Let’s talk about those numbers first, because they’re actually revealing. The film earned $3.26 million against a $20.00 million budget, which sounds like a disappointment on paper. And sure, in pure financial terms, it didn’t set the world on fire. But indie comedies rarely do at the box office anymore. What’s interesting is that Splitsville arrived with serious critical momentum—it premiered at one of the world’s most prestigious film festivals and came from NEON, a distributor known for backing films that matter. The disparity between its critical reception and its commercial performance tells us something about the current state of adult comedies in theaters.

The premise is disarmingly simple: Carey gets blindsided by his wife Ashley’s divorce request. Desperate for advice, he turns to his friends Julie and Paul, only to discover they’ve found marital bliss through an open relationship. When Carey inevitably crosses a line, everything falls apart. It’s the kind of setup that could go broad and silly, but Covino takes it somewhere sharper and more genuinely unsettling. This isn’t a film about celebrating unconventional relationships or mocking them—it’s about the gap between what people tell themselves they want and what they actually need.

What makes Covino’s vision distinctive is his refusal to let anyone off easy.
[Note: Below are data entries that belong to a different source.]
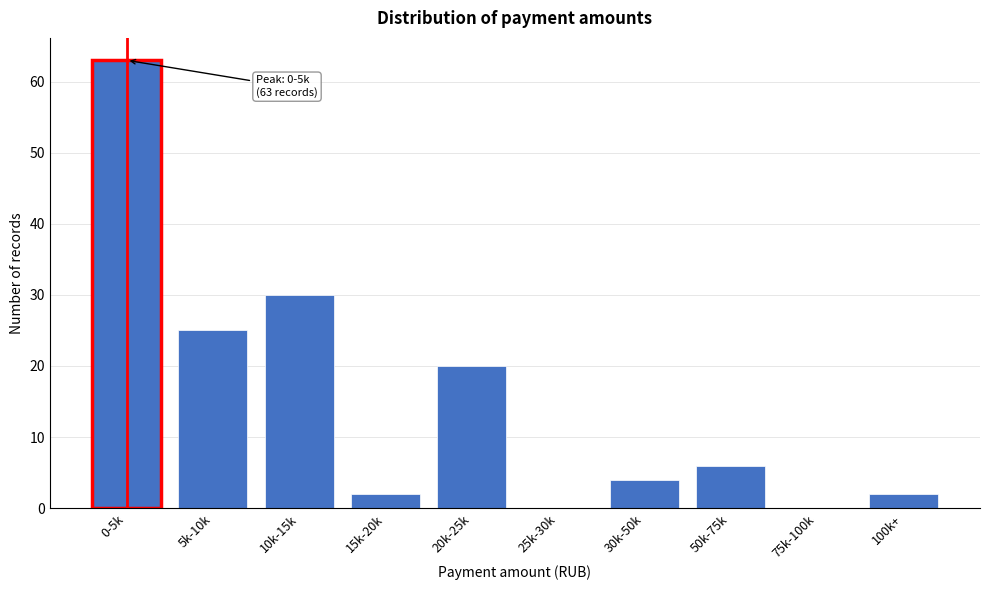

Reading left to right, list all the values displayed in this chart.

0-5k=63	5k-10k=25	10k-15k=30	15k-20k=2	20k-25k=20	25k-30k=0	30k-50k=4	50k-75k=6	75k-100k=0	100k+=2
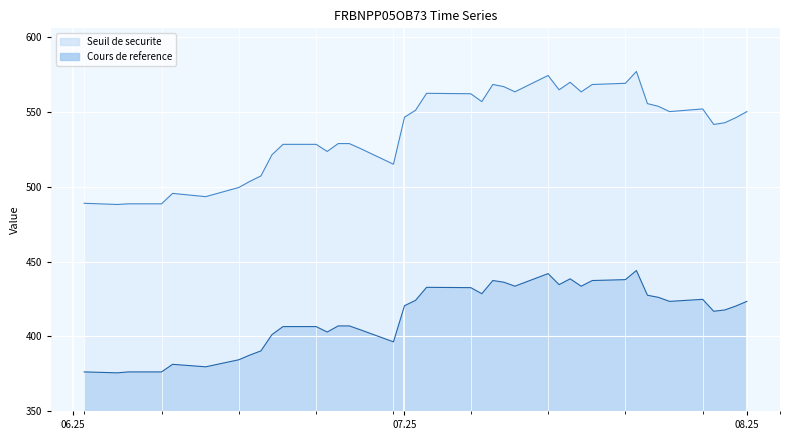

The Cours de reference series shows 426.0 at 2025-07-24. True or false?

True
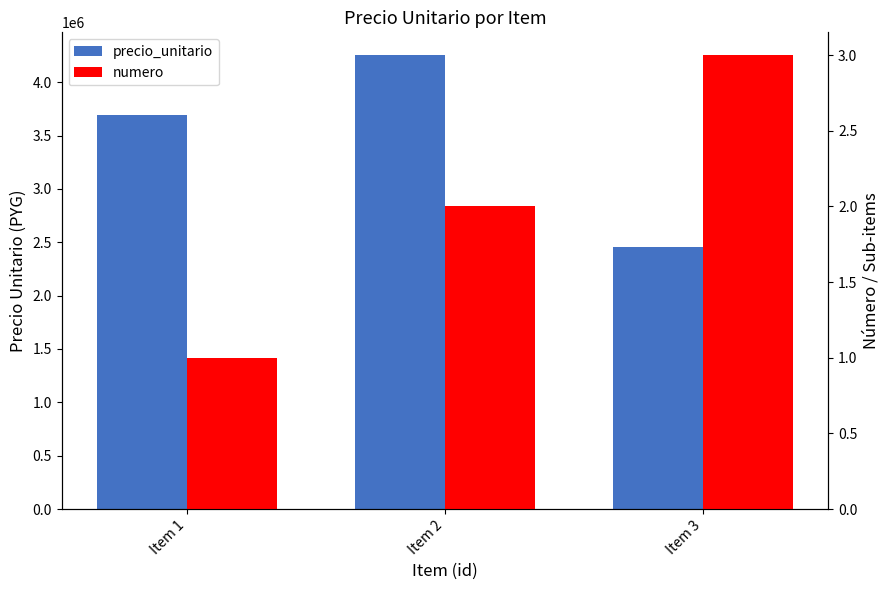

What is the greatest value displayed?

4255000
In many comedies, characters learn lessons or experience redemption. Splitsville, clocking in at 105 minutes minutes, doesn’t have much patience for that kind of narrative comfort. Instead, it sits in the discomfort. It makes you watch smart, well-meaning people hurt each other because they’re fundamentally unprepared for the emotional complexity of their own choices. That’s not feel-good cinema, and audiences came looking for something different.

The ensemble cast—Dakota Johnson, Adria Arjona, and Kyle Marvin—is crucial to why this approach works:

  • Dakota Johnson brings a particular weariness to Ashley, the wife who initiates the split. She’s not a villain or a sympathetic protagonist; she’s just someone who’s decided she’s done. Johnson doesn’t play for sympathy, which actually makes the character more interesting and more real.

  • Kyle Marvin as Carey could have been pathetic in less careful hands, but he finds something genuinely human in his desperation. He’s the audience surrogate—the person trying to navigate a world where the rules have changed and nobody explained them to him first.

  • Adria Arjona as Julie creates the moral center of the film, though calling it a “center” is generous. She’s aware of what’s happening and complicit in it, which is a much more complicated position than the film’s marketing might suggest.

These three actors clearly understood what Covino was after. They commit fully to the awkwardness rather than trying to smooth it over with charm. That commitment is what keeps the film from sliding into either heavy-handed moralizing or pure cynicism.

> The film’s tagline—”An unromantic comedy”—is actually the whole thesis. We’re past the era when romantic comedies could pretend relationships are simple equations with happy endings built into the math.

The broader cultural moment matters here. Splitsville arrived in 2025 when discussions about monogamy, commitment, and relationship structures have become genuinely complicated in ways that mainstream comedy hadn’t really grappled with. The film doesn’t present open relationships as inherently good or bad—it just shows what happens when real people try to make them work. That’s more interesting than a traditional morality tale, even if it’s less commercially appealing.

Critically, the film held up well. It earned a 6.3/10 rating from 144 votes on the database, though critical reception elsewhere was stronger—Rotten Tomatoes reported an 84% Tomatometer score. That gap between critical appreciation and audience scores is telling. Critics understood what Covino was doing and respected the execution. General audiences, watching in theaters expecting something lighter, found themselves in a film about emotional infidelity and relationship dissolution instead. Those are different expectations, and Splitsville serves the former audience better than the latter.

What’s likely to remain significant about this film is less its immediate cultural impact and more what it represents. It’s a reminder that adult comedies can still be made, that they can still be original, and that they don’t need to resolve into feel-good sentiment to be worthwhile. In an era when comedy often leans toward nostalgia, franchise building, or broad physical humor, Covino made something genuinely uncomfortable and specific to this moment. That’s rarer than the box office would suggest—and probably more valuable.